Return the lines of the data items exactly as they appear, starting at the line containing "common name: African buffalo" and ending at the line containing "genus: Bradypodion", both included.

======== MATERIAL FOR THE TASK ========

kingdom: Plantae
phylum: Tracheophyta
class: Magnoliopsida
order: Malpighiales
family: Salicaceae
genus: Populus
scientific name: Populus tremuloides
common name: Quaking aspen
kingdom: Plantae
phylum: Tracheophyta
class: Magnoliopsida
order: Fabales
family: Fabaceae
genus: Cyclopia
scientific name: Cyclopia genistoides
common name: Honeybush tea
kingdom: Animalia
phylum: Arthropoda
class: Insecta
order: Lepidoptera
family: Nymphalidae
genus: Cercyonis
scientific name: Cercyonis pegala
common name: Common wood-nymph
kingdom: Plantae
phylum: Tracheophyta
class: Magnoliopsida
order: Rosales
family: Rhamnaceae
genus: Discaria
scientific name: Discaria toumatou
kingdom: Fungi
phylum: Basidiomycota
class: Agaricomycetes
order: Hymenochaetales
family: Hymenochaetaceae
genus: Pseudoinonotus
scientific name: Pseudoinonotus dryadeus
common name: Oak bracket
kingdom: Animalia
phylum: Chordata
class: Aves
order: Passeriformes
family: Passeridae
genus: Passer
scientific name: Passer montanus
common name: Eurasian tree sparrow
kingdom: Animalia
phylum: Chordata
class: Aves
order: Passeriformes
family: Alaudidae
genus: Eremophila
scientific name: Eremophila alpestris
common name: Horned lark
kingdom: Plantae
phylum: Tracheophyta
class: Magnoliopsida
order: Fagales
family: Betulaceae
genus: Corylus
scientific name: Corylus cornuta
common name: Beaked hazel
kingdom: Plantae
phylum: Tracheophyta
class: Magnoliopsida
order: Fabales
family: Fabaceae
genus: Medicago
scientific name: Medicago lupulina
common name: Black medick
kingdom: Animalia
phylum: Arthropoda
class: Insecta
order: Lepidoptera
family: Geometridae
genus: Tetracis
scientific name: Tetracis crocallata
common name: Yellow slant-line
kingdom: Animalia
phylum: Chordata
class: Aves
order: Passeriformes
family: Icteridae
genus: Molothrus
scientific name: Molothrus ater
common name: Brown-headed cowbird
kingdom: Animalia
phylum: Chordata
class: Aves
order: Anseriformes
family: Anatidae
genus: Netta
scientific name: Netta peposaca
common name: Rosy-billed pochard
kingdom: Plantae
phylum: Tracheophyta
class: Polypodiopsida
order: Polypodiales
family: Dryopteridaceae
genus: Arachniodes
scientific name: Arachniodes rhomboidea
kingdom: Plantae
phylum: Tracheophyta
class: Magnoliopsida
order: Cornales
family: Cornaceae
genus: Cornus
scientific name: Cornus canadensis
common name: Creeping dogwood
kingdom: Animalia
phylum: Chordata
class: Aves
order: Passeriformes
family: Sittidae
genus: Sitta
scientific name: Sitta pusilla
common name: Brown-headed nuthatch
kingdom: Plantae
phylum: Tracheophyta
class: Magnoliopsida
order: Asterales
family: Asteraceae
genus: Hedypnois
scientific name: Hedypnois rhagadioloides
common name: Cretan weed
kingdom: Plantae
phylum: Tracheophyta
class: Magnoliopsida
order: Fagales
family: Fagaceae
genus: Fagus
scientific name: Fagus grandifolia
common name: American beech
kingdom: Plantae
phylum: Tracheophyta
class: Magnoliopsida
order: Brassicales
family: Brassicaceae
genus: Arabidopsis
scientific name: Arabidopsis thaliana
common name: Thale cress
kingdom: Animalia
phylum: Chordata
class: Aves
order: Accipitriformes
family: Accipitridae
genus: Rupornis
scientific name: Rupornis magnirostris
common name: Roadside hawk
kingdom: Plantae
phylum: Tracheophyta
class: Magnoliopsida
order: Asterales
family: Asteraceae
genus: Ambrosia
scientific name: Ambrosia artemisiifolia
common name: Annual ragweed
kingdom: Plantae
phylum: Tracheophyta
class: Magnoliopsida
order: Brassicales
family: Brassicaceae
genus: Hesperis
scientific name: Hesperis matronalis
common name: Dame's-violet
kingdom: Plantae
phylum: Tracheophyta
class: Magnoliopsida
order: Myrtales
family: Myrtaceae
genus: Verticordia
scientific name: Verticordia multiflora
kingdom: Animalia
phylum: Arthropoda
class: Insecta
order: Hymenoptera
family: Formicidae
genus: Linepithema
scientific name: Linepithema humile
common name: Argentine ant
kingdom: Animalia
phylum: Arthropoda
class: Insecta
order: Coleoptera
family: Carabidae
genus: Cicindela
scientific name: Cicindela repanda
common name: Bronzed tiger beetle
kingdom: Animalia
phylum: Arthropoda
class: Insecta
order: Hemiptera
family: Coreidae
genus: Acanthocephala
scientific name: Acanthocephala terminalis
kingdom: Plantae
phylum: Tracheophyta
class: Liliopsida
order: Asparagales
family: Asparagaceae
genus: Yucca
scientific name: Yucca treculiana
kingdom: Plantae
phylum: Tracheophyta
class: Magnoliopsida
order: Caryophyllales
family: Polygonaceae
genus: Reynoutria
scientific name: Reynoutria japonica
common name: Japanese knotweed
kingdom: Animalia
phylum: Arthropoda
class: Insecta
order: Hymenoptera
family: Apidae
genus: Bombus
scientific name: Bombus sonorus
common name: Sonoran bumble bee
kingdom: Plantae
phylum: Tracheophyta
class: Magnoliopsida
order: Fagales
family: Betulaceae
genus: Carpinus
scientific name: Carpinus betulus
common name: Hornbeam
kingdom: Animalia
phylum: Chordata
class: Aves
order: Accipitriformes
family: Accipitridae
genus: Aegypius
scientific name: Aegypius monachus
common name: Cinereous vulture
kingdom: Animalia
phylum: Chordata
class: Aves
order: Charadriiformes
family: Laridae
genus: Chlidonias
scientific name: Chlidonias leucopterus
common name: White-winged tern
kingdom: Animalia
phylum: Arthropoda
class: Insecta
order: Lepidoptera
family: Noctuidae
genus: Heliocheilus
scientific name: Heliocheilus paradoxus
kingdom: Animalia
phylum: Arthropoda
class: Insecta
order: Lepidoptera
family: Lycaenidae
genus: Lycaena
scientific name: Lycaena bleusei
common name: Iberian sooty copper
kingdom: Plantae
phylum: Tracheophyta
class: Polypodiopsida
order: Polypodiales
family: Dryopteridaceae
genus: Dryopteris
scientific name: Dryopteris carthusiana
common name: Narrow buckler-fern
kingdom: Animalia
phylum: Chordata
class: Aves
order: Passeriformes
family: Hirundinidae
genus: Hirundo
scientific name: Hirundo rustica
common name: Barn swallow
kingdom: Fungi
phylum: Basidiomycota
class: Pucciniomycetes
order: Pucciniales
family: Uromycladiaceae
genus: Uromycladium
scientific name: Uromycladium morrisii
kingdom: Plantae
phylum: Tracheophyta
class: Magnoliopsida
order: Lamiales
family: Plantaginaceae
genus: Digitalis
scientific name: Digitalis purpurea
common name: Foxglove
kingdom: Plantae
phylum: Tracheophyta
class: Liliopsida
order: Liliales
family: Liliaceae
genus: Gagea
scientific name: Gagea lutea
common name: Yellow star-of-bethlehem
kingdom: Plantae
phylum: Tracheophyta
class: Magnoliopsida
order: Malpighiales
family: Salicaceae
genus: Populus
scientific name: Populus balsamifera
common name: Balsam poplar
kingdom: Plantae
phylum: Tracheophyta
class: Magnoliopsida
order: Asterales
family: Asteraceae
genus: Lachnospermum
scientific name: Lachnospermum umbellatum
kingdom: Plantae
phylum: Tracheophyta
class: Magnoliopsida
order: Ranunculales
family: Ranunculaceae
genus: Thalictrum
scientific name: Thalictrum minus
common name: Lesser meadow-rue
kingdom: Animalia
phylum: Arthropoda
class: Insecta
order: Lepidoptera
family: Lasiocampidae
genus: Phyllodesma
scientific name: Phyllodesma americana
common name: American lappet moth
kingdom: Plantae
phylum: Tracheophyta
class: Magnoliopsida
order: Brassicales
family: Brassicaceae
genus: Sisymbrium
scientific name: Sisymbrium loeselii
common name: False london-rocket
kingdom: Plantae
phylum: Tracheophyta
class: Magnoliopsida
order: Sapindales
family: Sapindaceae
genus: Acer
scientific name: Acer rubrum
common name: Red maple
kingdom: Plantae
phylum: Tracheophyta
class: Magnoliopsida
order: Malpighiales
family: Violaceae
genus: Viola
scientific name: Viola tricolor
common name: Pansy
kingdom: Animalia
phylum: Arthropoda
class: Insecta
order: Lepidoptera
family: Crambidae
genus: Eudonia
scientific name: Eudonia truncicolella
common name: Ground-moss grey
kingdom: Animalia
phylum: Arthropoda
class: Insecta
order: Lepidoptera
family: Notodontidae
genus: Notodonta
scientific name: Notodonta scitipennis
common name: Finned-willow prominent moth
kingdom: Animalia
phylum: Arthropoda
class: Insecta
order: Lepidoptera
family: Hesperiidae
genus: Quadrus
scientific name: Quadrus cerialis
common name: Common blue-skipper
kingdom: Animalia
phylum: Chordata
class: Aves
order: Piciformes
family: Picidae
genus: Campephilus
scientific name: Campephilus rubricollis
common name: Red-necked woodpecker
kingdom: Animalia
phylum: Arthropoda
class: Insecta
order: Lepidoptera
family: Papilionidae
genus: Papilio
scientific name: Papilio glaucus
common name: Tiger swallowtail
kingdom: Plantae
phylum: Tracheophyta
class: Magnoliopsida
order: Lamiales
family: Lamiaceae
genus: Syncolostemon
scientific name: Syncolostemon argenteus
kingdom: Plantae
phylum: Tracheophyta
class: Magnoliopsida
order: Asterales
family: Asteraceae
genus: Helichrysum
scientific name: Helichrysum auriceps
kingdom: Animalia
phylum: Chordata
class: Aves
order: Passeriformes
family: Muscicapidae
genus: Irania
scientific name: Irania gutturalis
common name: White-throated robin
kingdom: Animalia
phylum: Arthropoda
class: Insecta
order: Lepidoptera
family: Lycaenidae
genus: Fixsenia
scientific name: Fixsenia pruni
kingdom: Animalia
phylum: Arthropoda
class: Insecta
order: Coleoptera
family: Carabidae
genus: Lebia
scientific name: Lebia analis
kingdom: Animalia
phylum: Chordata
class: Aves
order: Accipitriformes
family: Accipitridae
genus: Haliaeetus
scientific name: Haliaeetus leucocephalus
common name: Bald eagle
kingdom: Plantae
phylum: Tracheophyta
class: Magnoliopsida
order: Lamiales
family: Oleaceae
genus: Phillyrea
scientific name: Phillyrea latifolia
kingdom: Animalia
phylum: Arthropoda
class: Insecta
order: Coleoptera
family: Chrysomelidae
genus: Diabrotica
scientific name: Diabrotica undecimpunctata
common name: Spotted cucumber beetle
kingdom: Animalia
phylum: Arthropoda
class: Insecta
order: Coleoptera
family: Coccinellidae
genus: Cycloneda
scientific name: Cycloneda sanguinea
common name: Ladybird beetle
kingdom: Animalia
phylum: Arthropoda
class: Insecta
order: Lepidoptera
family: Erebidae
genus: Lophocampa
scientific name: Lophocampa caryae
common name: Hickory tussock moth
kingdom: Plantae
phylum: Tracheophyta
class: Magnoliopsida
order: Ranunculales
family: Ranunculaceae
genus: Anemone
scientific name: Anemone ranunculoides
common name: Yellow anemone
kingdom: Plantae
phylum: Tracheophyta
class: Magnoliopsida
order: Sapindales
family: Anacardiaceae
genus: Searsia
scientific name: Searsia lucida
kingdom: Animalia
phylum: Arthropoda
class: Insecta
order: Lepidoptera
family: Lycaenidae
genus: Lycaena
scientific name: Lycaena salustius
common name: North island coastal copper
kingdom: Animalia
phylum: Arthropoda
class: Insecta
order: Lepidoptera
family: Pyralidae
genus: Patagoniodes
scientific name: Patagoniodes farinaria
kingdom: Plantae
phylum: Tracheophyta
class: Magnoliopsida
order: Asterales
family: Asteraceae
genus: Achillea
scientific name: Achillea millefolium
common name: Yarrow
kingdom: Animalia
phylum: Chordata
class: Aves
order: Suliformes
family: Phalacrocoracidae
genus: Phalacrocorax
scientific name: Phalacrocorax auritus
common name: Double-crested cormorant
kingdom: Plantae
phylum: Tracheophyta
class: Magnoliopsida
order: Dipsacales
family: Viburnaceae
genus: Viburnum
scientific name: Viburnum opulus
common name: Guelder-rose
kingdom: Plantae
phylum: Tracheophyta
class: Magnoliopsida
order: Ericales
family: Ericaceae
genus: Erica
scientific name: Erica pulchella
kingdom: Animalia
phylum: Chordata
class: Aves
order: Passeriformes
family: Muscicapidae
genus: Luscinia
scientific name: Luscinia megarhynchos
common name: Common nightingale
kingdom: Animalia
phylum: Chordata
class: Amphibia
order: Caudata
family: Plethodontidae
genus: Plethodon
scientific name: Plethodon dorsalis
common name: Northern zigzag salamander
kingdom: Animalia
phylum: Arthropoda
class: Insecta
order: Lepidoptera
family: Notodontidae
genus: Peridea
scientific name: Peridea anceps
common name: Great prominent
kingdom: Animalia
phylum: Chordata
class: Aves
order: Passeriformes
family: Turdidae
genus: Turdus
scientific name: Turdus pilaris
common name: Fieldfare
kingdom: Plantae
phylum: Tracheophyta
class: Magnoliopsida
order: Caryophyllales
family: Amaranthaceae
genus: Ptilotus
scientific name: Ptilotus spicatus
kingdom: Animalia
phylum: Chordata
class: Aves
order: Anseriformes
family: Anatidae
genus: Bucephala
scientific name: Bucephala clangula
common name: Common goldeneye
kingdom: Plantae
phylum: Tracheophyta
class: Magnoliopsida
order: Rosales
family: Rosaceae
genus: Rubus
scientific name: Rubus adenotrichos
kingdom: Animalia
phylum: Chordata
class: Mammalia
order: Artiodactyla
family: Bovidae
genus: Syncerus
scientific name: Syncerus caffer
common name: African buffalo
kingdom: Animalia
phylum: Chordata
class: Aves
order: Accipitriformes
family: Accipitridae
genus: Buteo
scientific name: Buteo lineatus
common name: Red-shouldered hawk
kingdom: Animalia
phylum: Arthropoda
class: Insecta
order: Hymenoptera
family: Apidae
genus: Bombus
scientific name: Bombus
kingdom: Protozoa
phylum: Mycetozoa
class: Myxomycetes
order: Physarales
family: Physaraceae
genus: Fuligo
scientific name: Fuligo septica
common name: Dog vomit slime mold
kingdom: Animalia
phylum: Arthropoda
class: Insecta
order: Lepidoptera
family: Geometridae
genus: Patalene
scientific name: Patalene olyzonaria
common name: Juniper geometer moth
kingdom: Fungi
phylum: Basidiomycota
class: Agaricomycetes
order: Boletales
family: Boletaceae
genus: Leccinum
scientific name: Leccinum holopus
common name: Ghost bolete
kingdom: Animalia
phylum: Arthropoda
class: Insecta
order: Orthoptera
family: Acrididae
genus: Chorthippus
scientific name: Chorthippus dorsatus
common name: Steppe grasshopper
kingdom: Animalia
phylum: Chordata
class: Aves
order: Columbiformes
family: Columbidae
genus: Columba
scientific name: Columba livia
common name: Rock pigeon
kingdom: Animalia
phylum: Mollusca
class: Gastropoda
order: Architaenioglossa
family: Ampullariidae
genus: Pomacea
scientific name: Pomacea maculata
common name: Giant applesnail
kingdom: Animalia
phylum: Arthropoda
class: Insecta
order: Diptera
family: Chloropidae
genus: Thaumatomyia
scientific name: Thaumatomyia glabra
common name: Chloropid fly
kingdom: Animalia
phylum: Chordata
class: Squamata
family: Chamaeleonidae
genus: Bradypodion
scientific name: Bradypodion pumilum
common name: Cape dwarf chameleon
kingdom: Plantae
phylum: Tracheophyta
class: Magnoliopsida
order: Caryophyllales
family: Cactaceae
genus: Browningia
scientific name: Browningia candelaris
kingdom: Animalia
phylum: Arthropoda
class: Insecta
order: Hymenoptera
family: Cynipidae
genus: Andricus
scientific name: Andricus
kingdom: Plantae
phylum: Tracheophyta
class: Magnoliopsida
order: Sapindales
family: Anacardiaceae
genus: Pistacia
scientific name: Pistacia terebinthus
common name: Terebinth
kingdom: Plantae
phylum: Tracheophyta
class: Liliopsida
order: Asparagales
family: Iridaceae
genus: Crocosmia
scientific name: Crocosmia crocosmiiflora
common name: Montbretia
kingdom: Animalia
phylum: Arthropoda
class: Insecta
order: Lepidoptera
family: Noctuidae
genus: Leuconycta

========

WORKED SOLUTION:
common name: African buffalo
kingdom: Animalia
phylum: Chordata
class: Aves
order: Accipitriformes
family: Accipitridae
genus: Buteo
scientific name: Buteo lineatus
common name: Red-shouldered hawk
kingdom: Animalia
phylum: Arthropoda
class: Insecta
order: Hymenoptera
family: Apidae
genus: Bombus
scientific name: Bombus
kingdom: Protozoa
phylum: Mycetozoa
class: Myxomycetes
order: Physarales
family: Physaraceae
genus: Fuligo
scientific name: Fuligo septica
common name: Dog vomit slime mold
kingdom: Animalia
phylum: Arthropoda
class: Insecta
order: Lepidoptera
family: Geometridae
genus: Patalene
scientific name: Patalene olyzonaria
common name: Juniper geometer moth
kingdom: Fungi
phylum: Basidiomycota
class: Agaricomycetes
order: Boletales
family: Boletaceae
genus: Leccinum
scientific name: Leccinum holopus
common name: Ghost bolete
kingdom: Animalia
phylum: Arthropoda
class: Insecta
order: Orthoptera
family: Acrididae
genus: Chorthippus
scientific name: Chorthippus dorsatus
common name: Steppe grasshopper
kingdom: Animalia
phylum: Chordata
class: Aves
order: Columbiformes
family: Columbidae
genus: Columba
scientific name: Columba livia
common name: Rock pigeon
kingdom: Animalia
phylum: Mollusca
class: Gastropoda
order: Architaenioglossa
family: Ampullariidae
genus: Pomacea
scientific name: Pomacea maculata
common name: Giant applesnail
kingdom: Animalia
phylum: Arthropoda
class: Insecta
order: Diptera
family: Chloropidae
genus: Thaumatomyia
scientific name: Thaumatomyia glabra
common name: Chloropid fly
kingdom: Animalia
phylum: Chordata
class: Squamata
family: Chamaeleonidae
genus: Bradypodion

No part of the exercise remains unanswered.